··· Extracted records ···

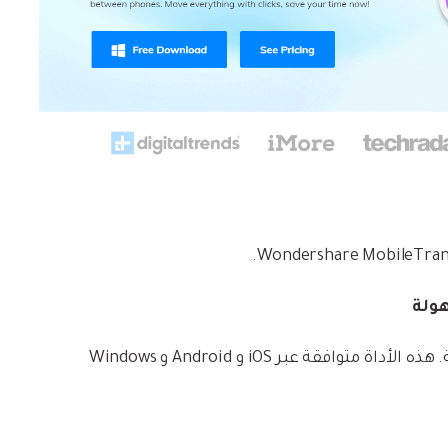
هولة
نقل البيانات بسلاسة بين المنصات المختلفة. هذه الأداة متوافقة عبر iOS و Android و Windows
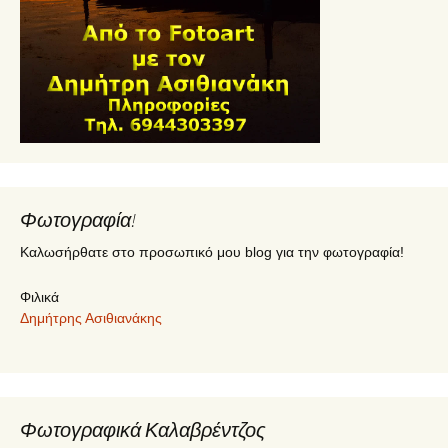
Φωτογραφία!
Καλωσήρθατε στο προσωπικό μου blog για την φωτογραφία!
Φιλικά
Δημήτρης Ασιθιανάκης
Φωτογραφικά Καλαβρέντζος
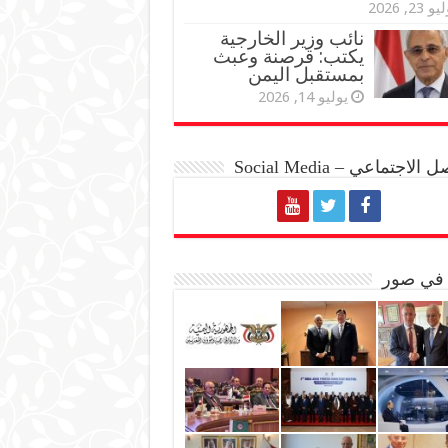
و 23, 2026
نائب وزير الخارجية
يكتب: قرصنة وعبث
بمستقبل اليمن
يوليو 14, 2026
الاجتماعي – Social Media
 في صور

···

Instructions for the task: What's needed is a word-for-word copy of the lines from the one holding "نائب وزير الخارجية" through the final line of the data.

Output for this task:
نائب وزير الخارجية
يكتب: قرصنة وعبث
بمستقبل اليمن
يوليو 14, 2026
الاجتماعي – Social Media
 في صور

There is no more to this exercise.